Task statement
Render the lines below as a Markdown table with the columns "Row" and "Line." Number each row and skip blank lines. Leave the pictures out of the answer.
________________________________________
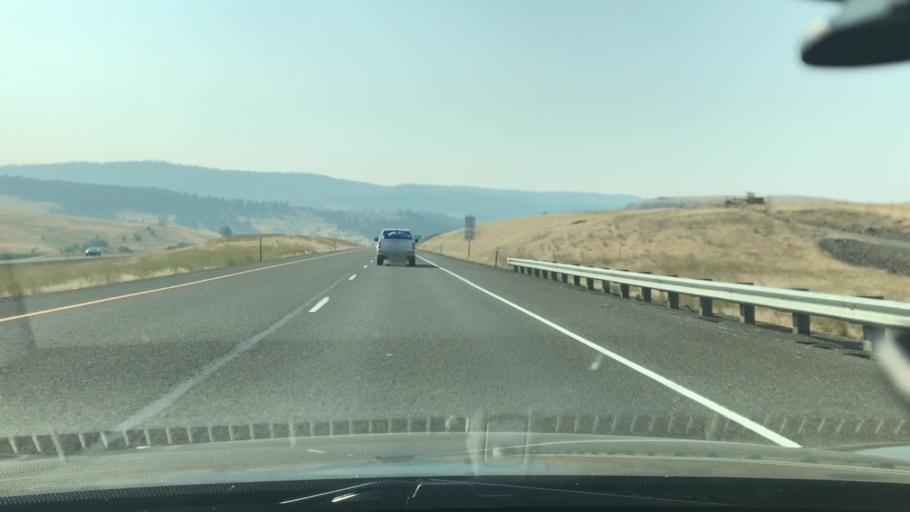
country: US
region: Oregon
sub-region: Union County
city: Union
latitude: 45.1893
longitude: -117.9947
________________________________________
Output of the exercise
| Row | Line |
|---|---|
| 1 | country: US |
| 2 | region: Oregon |
| 3 | sub-region: Union County |
| 4 | city: Union |
| 5 | latitude: 45.1893 |
| 6 | longitude: -117.9947 |